Given the investment horizon of 90 days Cohu Inc is expected to under-perform the Ambarella. But the stock apears to be less risky and, when comparing its historical volatility, Cohu Inc is 1.22 times less risky than Ambarella. The stock trades about -0.02 of its potential returns per unit of risk. The Ambarella is currently generating about 0.03 of returns per unit of risk over similar time horizon. If you would invest  5,528  in Ambarella on August 24, 2024 and sell it today you would earn a total of  602.00  from holding Ambarella or generate 10.89% return on investment over 90 days.
Time Period3 Months [change]
DirectionMoves Together 
StrengthWeak
Accuracy100.0%
ValuesDaily Returns

Cohu Inc  vs.  Ambarella

 Performance 
       Timeline  
Cohu Inc 

Risk-Adjusted Performance

0 of 100

 
Weak
 
Strong
Very Weak
Over the last 90 days Cohu Inc has generated negative risk-adjusted returns adding no value to investors with long positions. In spite of comparatively stable technical indicators, Cohu is not utilizing all of its potentials. The newest stock price uproar, may contribute to short-horizon losses for the private investors.
Ambarella 

Risk-Adjusted Performance

8 of 100

 
Weak
 
Strong
OK
Compared to the overall equity markets, risk-adjusted returns on investments in Ambarella are ranked lower than 8 (%) of all global equities and portfolios over the last 90 days. Despite somewhat uncertain fundamental drivers, Ambarella sustained solid returns over the last few months and may actually be approaching a breakup point.

Cohu and Ambarella Volatility Contrast

   Predicted Return Density   
       Returns  

Pair Trading with Cohu and Ambarella

The main advantage of trading using opposite Cohu and Ambarella positions is that it hedges away some unsystematic risk. Because of two separate transactions, even if Cohu position performs unexpectedly, Ambarella can make up some of the losses. Pair trading also minimizes risk from directional movements in the market. For example, if an entire industry or sector drops because of unexpected headlines, the short position in Ambarella will offset losses from the drop in Ambarella's long position.
The idea behind Cohu Inc and Ambarella pairs trading is to make the combined position market-neutral, meaning the overall market's direction will not affect its win or loss (or potential downside or upside).
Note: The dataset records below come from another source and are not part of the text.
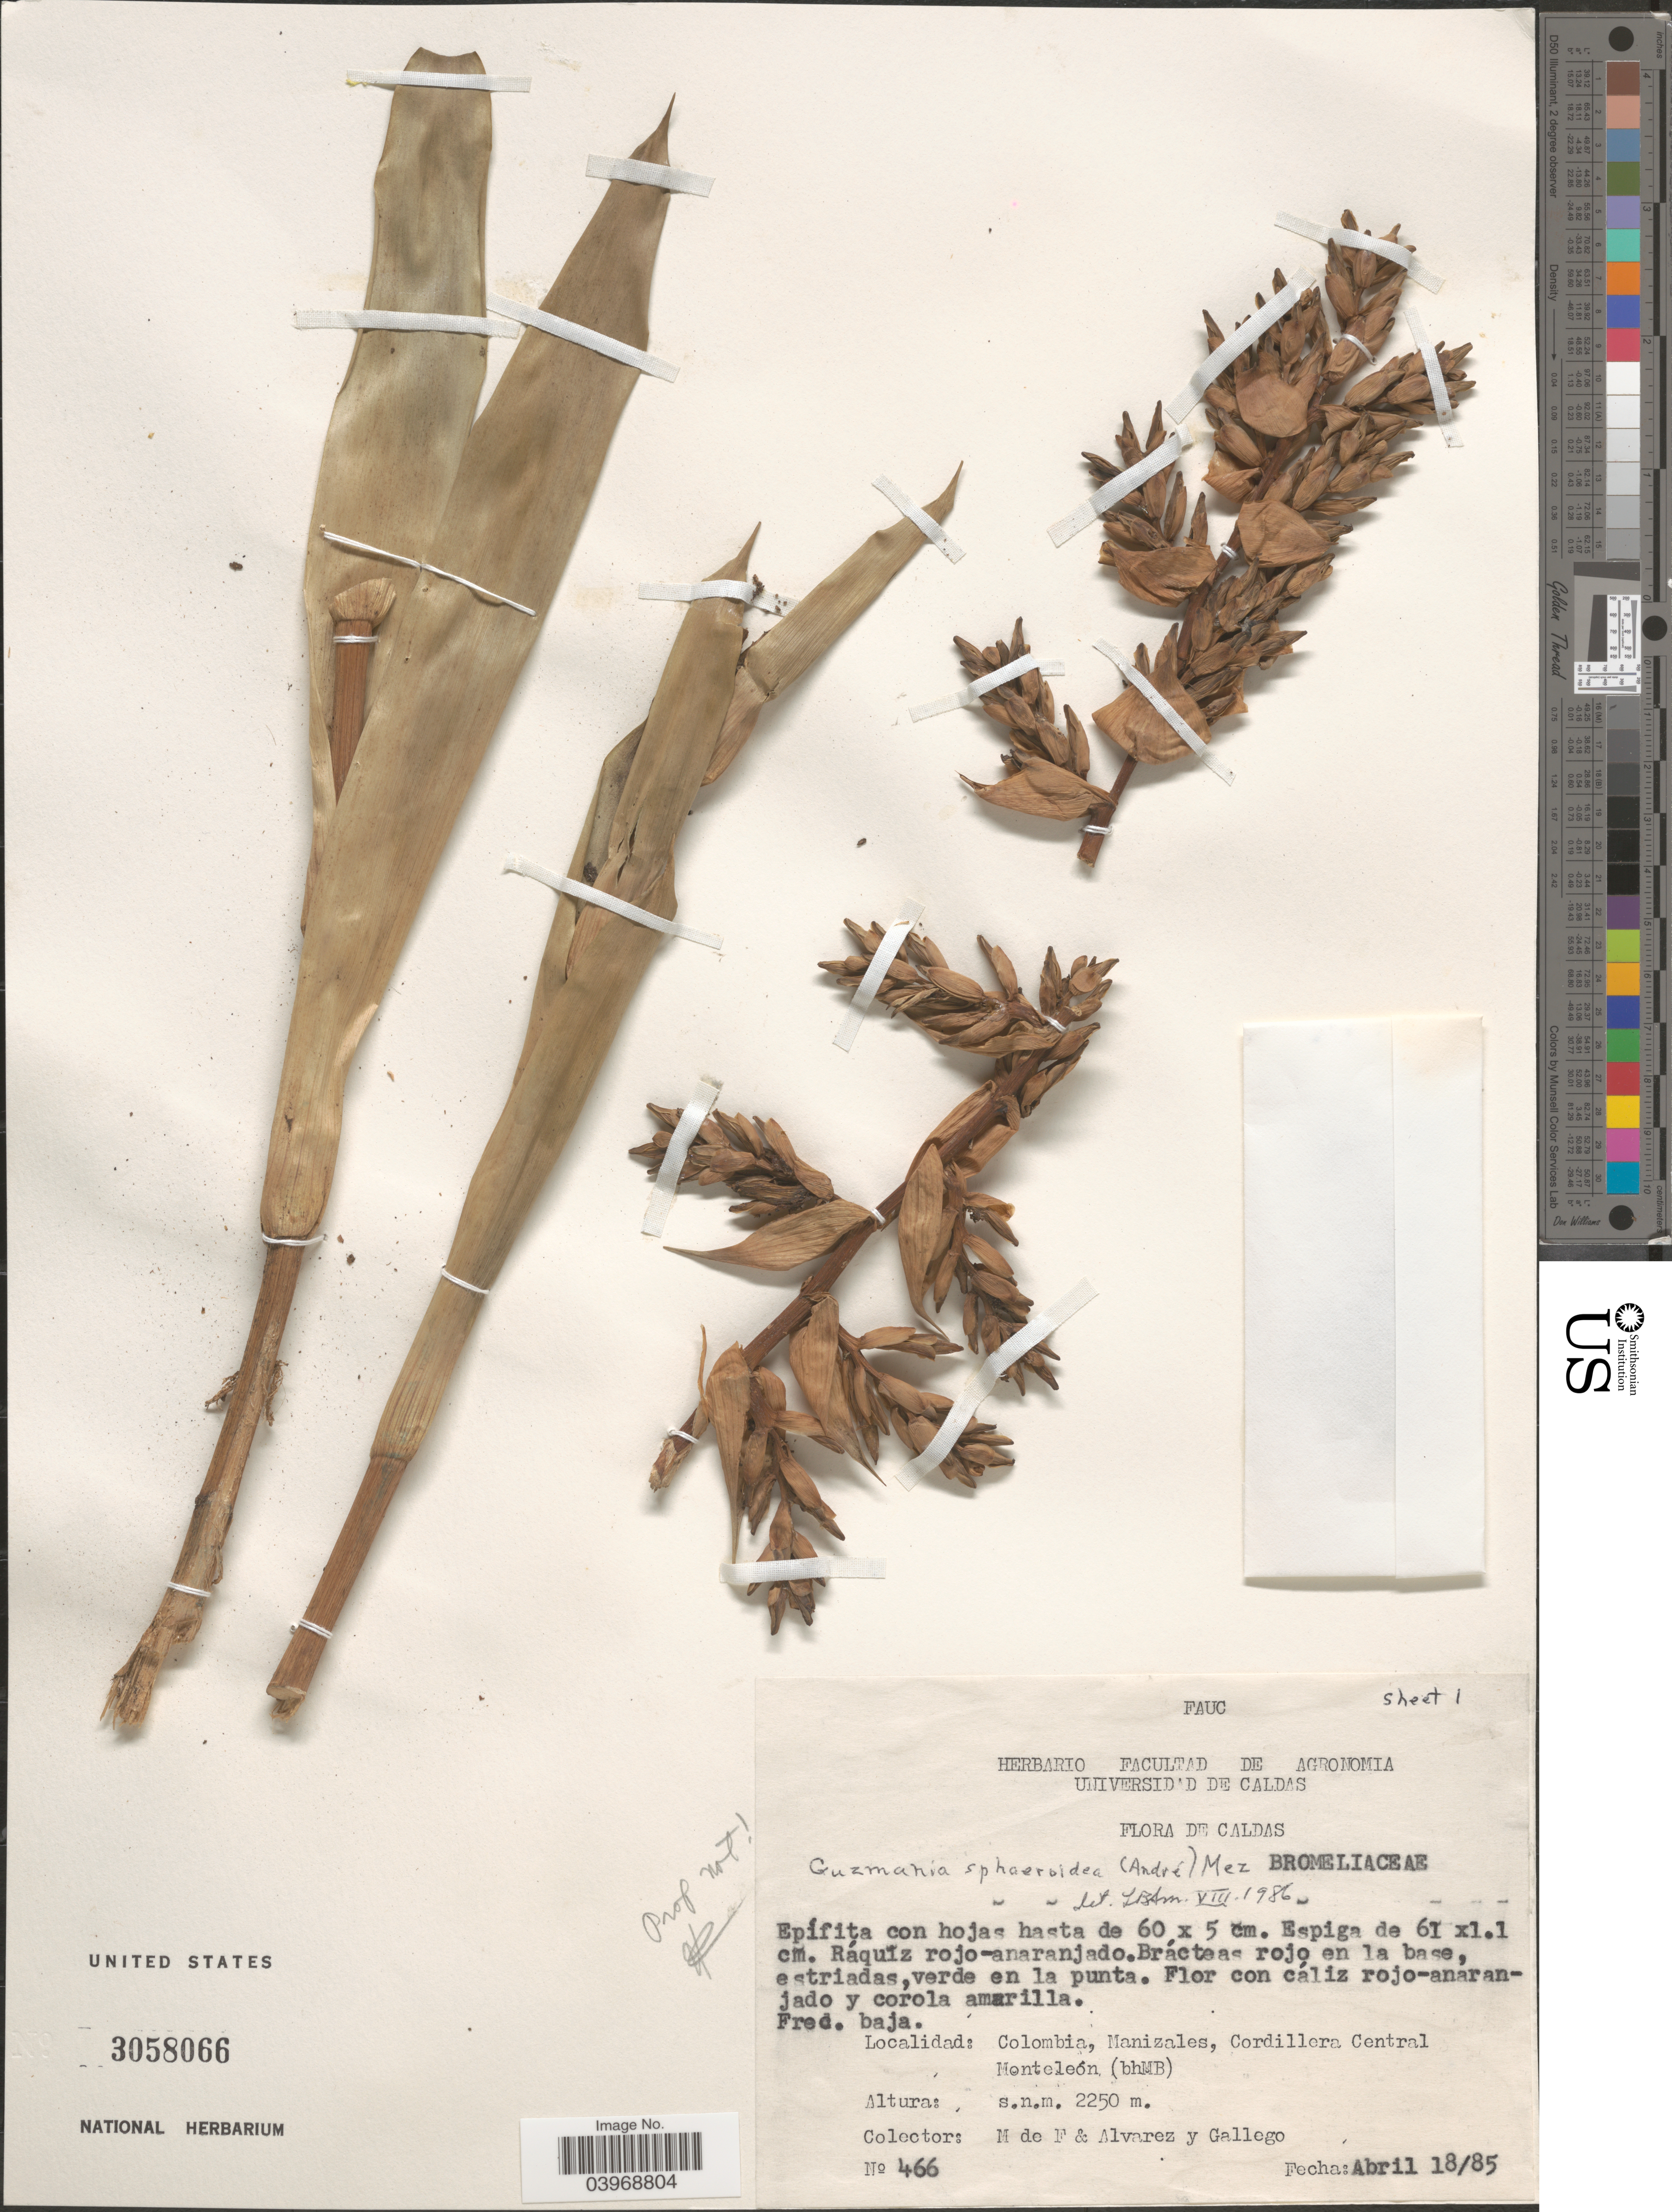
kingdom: Plantae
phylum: Tracheophyta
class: Liliopsida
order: Poales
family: Bromeliaceae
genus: Guzmania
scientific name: Guzmania sphaeroidea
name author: (André) André ex Mez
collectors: M. De F., -- Alvarez & -. Gallego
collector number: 466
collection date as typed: Transcribed d/m/y: 18/4/85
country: Colombia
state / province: Caldas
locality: Manizales, Cordillera Central Monteleón.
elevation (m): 2250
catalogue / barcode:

This can be achieved by designing a pairs trade with two highly correlated stocks or equities that operate in a similar space or sector, making it possible to obtain profits through simple and relatively low-risk investment.
Check out your portfolio center.
Note that this page's information should be used as a complementary analysis to find the right mix of equity instruments to add to your existing portfolios or create a brand new portfolio. You can also try the Equity Forecasting module to use basic forecasting models to generate price predictions and determine price momentum.